=== Available data ===
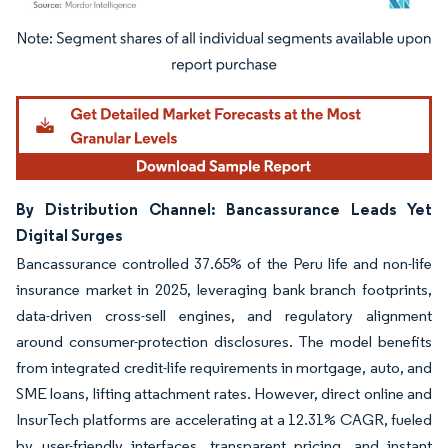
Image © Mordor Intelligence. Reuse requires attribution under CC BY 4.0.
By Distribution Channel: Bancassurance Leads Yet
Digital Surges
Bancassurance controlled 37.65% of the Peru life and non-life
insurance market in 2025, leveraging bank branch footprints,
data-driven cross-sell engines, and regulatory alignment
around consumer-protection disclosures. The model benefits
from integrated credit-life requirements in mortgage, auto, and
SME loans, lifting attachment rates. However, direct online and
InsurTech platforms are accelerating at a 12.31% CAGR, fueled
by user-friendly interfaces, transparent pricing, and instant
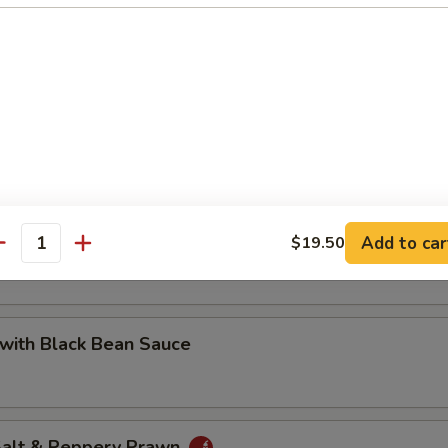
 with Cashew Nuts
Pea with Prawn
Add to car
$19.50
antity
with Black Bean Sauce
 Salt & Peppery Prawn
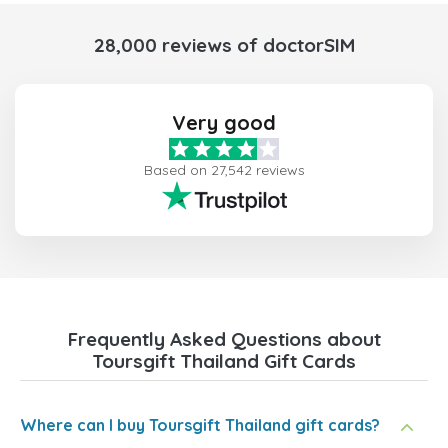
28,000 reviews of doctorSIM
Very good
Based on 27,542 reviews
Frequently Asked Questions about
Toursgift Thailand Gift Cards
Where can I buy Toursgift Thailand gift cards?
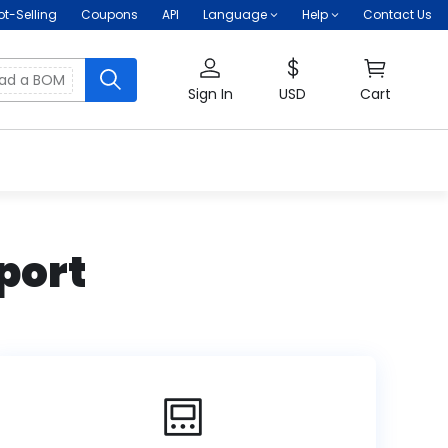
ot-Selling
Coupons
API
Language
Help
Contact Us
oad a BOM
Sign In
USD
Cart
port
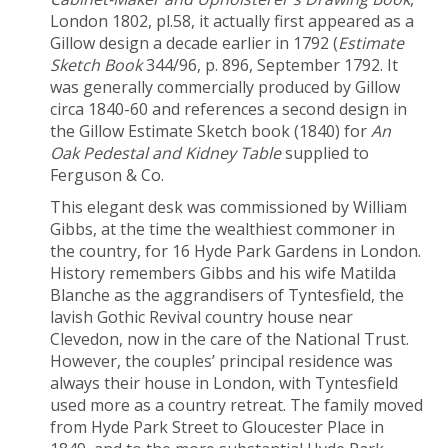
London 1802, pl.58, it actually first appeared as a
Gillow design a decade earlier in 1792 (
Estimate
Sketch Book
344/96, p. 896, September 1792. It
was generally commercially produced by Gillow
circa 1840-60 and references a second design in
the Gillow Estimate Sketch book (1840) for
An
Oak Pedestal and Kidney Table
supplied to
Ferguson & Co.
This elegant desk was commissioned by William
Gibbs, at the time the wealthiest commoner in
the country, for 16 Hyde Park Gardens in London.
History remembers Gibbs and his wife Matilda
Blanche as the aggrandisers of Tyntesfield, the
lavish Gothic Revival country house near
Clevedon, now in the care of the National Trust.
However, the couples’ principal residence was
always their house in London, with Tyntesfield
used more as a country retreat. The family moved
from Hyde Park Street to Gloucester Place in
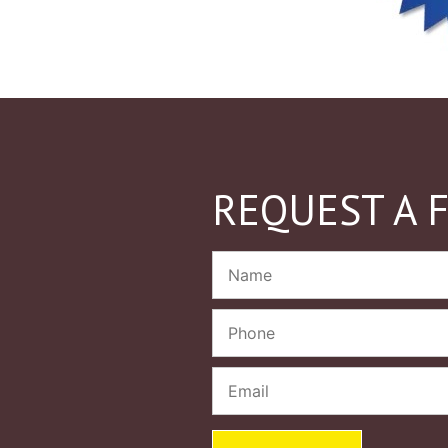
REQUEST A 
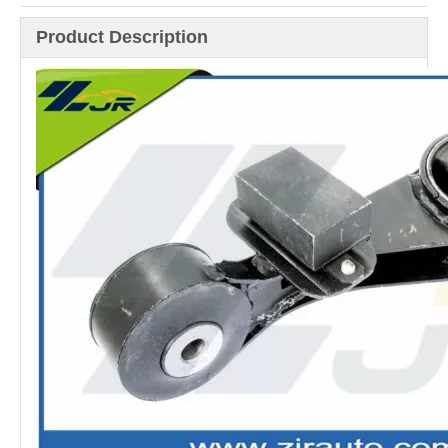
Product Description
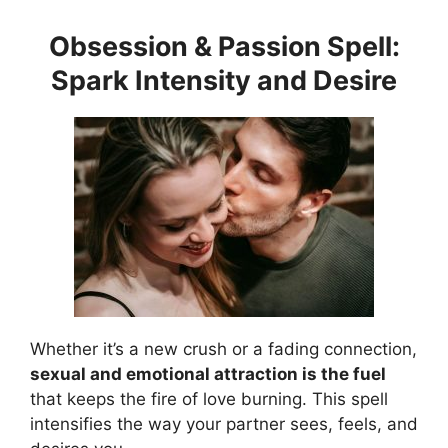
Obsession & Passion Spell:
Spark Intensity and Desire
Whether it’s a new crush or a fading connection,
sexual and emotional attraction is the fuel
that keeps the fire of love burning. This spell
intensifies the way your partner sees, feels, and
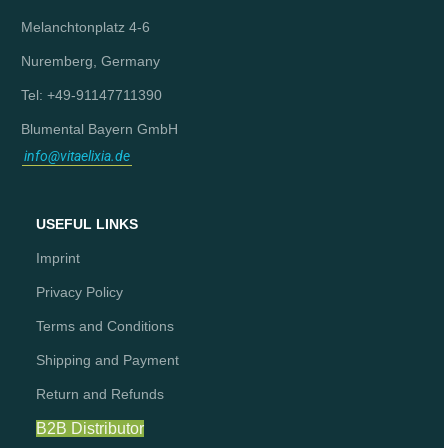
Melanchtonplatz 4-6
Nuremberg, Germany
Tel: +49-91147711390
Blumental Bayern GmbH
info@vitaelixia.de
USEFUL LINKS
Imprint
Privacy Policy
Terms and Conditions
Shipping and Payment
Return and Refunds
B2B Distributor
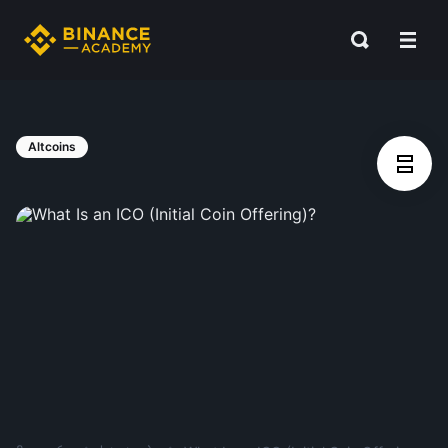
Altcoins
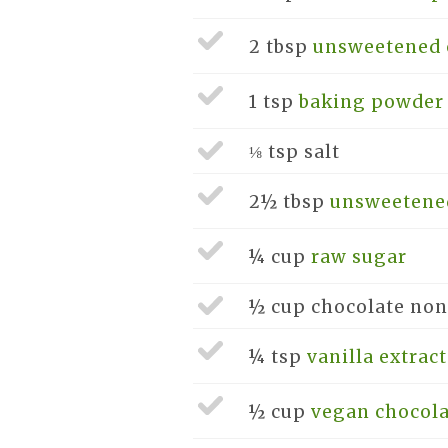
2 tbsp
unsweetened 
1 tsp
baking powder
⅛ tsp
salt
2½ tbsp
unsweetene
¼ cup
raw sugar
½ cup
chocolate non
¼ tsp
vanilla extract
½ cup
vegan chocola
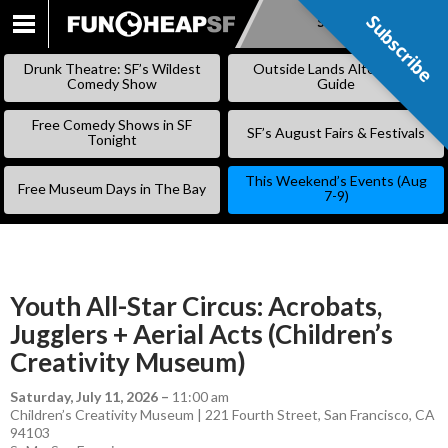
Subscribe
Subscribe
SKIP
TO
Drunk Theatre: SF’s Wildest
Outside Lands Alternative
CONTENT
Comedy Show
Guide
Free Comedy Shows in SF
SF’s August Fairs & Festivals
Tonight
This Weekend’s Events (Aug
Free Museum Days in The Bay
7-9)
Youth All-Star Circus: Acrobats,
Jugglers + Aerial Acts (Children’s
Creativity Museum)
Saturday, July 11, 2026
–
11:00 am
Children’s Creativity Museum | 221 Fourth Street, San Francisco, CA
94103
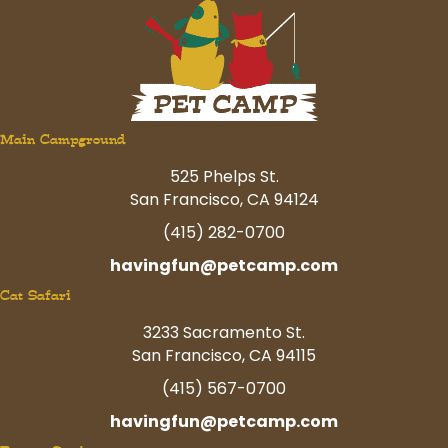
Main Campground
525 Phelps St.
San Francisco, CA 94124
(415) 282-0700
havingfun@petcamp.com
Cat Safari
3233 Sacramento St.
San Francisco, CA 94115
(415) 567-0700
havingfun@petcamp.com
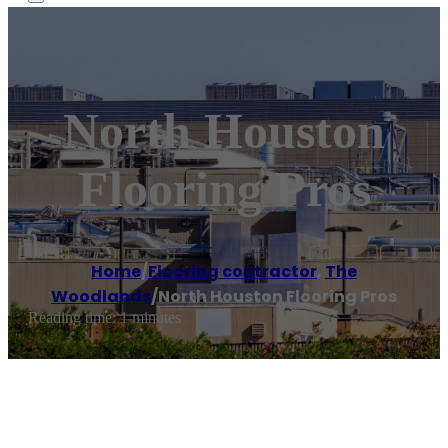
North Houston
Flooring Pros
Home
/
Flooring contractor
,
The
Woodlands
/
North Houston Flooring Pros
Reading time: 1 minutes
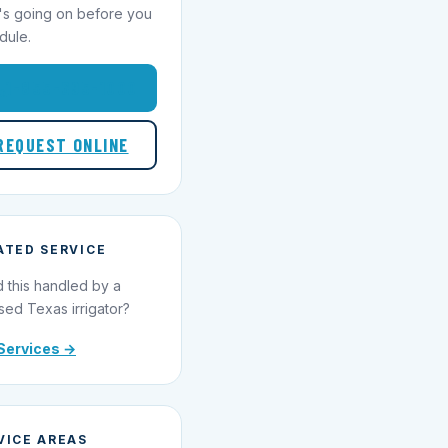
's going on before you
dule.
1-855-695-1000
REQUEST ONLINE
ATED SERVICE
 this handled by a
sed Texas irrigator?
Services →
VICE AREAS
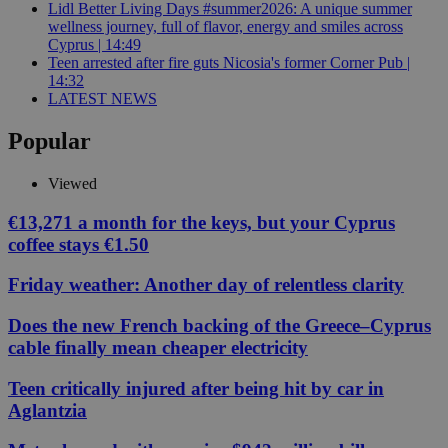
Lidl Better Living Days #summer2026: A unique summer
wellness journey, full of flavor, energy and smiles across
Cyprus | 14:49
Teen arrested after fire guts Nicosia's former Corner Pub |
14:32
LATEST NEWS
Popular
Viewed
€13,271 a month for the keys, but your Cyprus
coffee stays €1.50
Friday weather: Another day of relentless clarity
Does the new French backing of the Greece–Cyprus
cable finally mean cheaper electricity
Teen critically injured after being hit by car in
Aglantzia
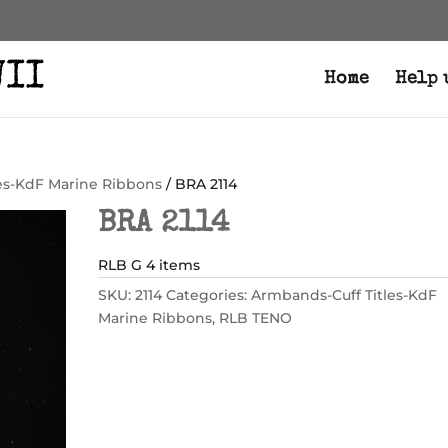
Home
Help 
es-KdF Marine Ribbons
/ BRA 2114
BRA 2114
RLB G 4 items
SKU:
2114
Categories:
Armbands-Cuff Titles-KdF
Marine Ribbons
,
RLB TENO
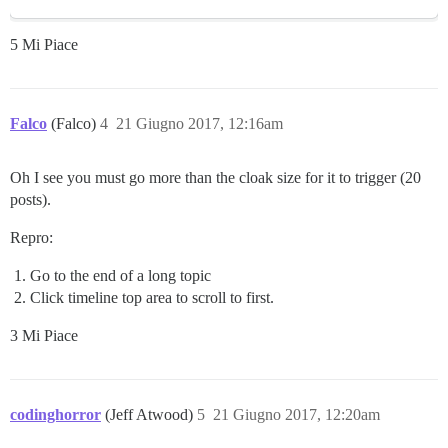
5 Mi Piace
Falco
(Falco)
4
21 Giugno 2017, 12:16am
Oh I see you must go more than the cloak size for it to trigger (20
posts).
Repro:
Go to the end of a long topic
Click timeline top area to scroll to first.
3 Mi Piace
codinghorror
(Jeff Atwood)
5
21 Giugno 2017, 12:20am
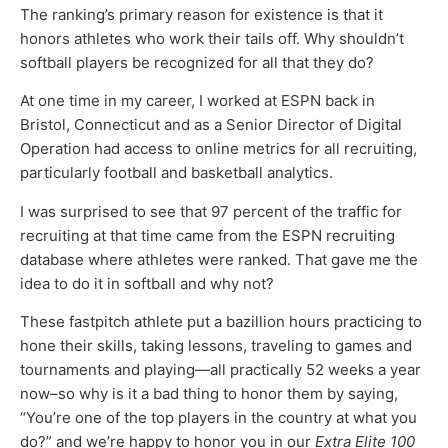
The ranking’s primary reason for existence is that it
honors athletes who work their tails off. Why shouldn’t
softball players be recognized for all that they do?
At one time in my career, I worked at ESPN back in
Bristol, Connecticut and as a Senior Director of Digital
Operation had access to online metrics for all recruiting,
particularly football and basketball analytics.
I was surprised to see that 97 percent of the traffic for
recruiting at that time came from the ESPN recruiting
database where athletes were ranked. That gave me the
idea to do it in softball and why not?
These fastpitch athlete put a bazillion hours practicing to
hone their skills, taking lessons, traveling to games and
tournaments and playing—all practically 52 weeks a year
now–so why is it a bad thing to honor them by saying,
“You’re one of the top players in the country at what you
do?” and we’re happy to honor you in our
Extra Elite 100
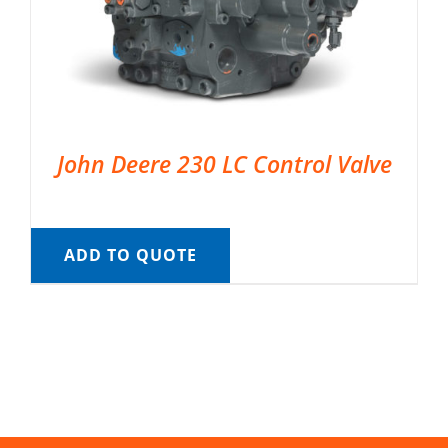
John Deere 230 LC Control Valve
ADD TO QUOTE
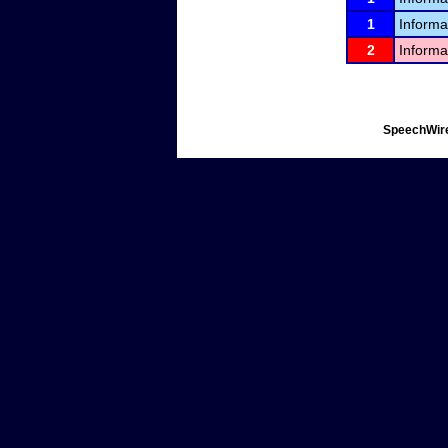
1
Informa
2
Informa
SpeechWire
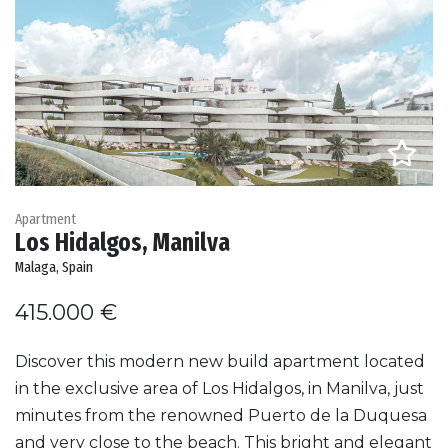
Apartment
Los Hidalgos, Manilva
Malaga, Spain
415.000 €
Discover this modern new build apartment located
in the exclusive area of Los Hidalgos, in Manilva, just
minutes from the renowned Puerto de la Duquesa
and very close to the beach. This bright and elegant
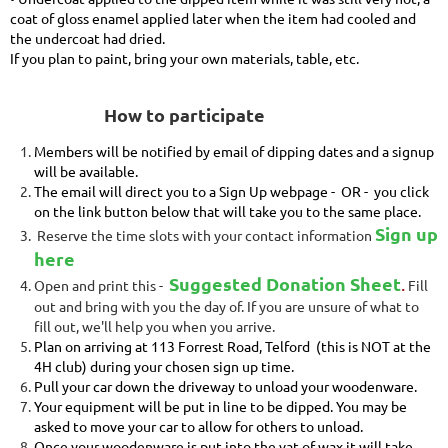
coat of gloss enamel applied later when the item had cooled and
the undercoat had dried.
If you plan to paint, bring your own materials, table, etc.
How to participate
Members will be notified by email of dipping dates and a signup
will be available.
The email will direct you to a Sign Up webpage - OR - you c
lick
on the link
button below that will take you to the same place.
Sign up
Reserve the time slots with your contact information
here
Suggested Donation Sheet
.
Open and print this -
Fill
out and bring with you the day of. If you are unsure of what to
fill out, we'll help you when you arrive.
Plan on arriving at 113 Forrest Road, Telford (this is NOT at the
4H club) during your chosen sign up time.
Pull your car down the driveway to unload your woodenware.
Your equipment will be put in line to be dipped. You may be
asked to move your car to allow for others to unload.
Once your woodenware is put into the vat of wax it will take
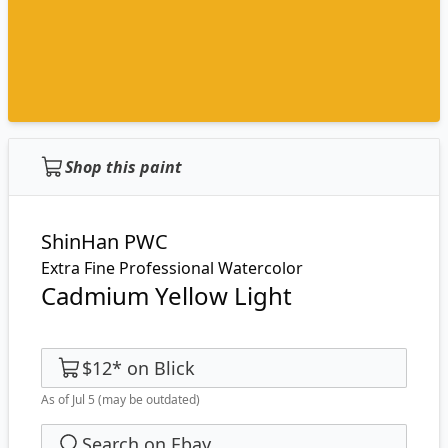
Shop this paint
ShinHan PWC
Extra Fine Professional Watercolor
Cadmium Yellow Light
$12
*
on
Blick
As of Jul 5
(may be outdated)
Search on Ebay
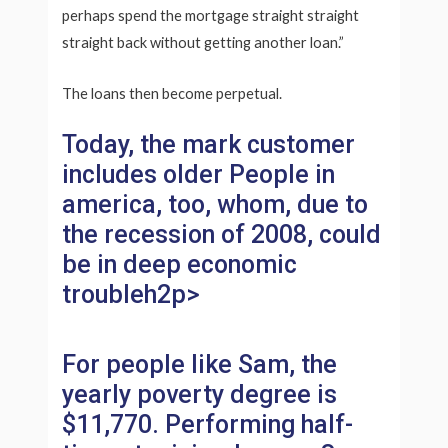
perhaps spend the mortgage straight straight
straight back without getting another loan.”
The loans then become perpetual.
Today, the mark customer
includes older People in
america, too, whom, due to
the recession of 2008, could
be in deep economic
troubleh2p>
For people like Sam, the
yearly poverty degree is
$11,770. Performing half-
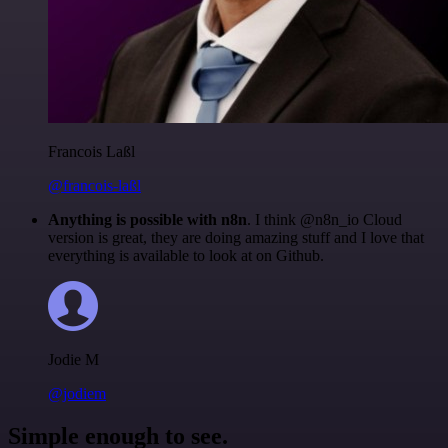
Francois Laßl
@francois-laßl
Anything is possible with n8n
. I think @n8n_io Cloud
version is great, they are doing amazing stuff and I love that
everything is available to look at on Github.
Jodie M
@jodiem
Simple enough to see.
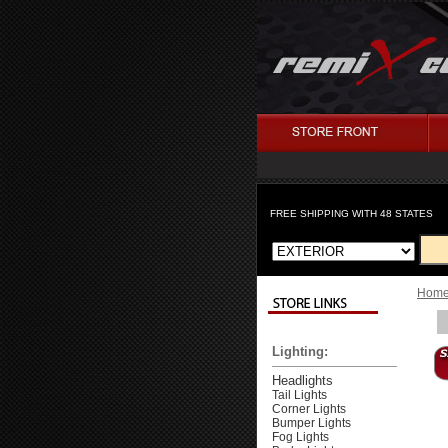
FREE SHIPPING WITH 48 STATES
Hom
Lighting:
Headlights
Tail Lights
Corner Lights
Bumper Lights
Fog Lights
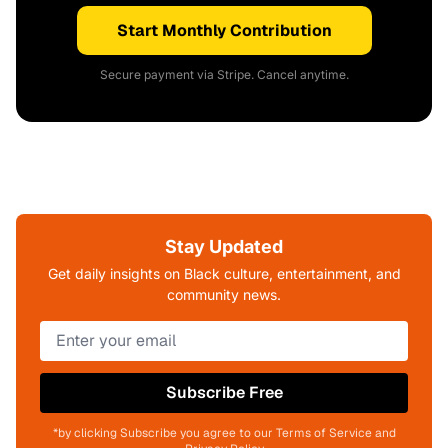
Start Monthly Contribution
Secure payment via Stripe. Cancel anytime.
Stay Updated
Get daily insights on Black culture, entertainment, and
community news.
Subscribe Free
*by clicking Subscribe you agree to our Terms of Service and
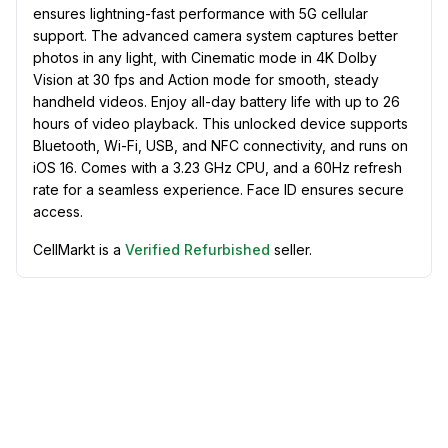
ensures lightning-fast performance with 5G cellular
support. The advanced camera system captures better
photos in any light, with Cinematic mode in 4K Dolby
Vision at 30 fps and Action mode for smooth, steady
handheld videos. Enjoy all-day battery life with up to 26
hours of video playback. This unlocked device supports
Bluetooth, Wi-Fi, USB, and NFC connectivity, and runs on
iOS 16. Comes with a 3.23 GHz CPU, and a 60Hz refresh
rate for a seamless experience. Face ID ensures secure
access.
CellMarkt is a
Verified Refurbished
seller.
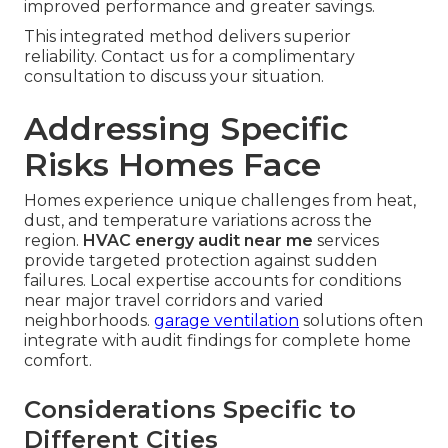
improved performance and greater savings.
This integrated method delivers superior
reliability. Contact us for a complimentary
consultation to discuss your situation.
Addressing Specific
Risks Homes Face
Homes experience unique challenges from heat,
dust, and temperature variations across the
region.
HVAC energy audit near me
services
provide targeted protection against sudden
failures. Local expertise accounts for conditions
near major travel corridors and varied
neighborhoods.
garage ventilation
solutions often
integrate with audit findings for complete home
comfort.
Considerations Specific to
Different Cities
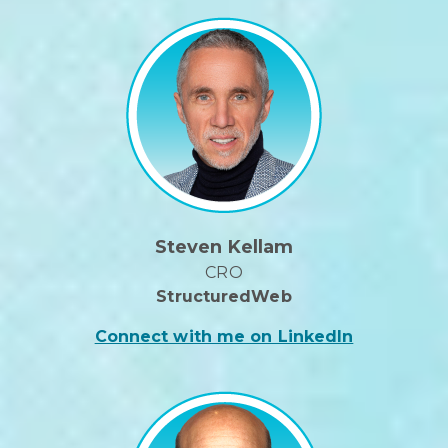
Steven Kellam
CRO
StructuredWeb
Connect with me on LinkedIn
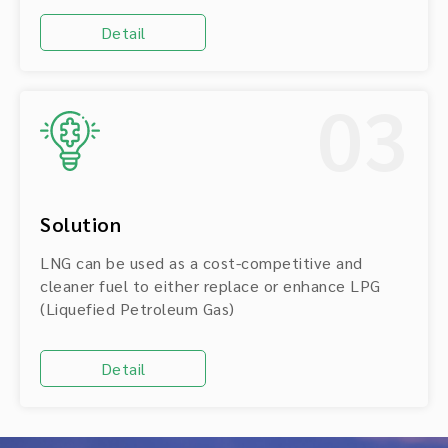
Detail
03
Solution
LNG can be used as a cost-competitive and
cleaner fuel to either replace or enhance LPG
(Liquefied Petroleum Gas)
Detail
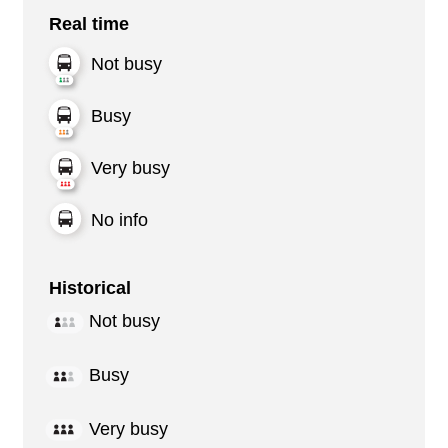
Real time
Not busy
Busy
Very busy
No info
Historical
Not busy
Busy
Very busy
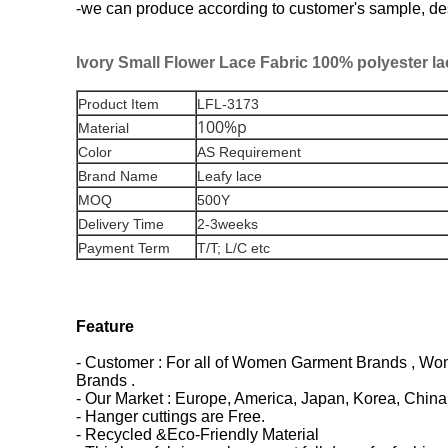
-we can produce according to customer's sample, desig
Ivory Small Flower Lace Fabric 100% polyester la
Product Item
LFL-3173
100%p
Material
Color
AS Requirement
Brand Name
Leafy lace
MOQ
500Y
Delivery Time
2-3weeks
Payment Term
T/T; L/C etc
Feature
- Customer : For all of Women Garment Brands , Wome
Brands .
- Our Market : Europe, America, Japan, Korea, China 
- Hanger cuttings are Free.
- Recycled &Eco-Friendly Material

=== Request ===
Every line containing the string "audit" is required; copy each such line from the data.

=== Output below ===
HVAC energy audit near me
integrate with audit findings for complete home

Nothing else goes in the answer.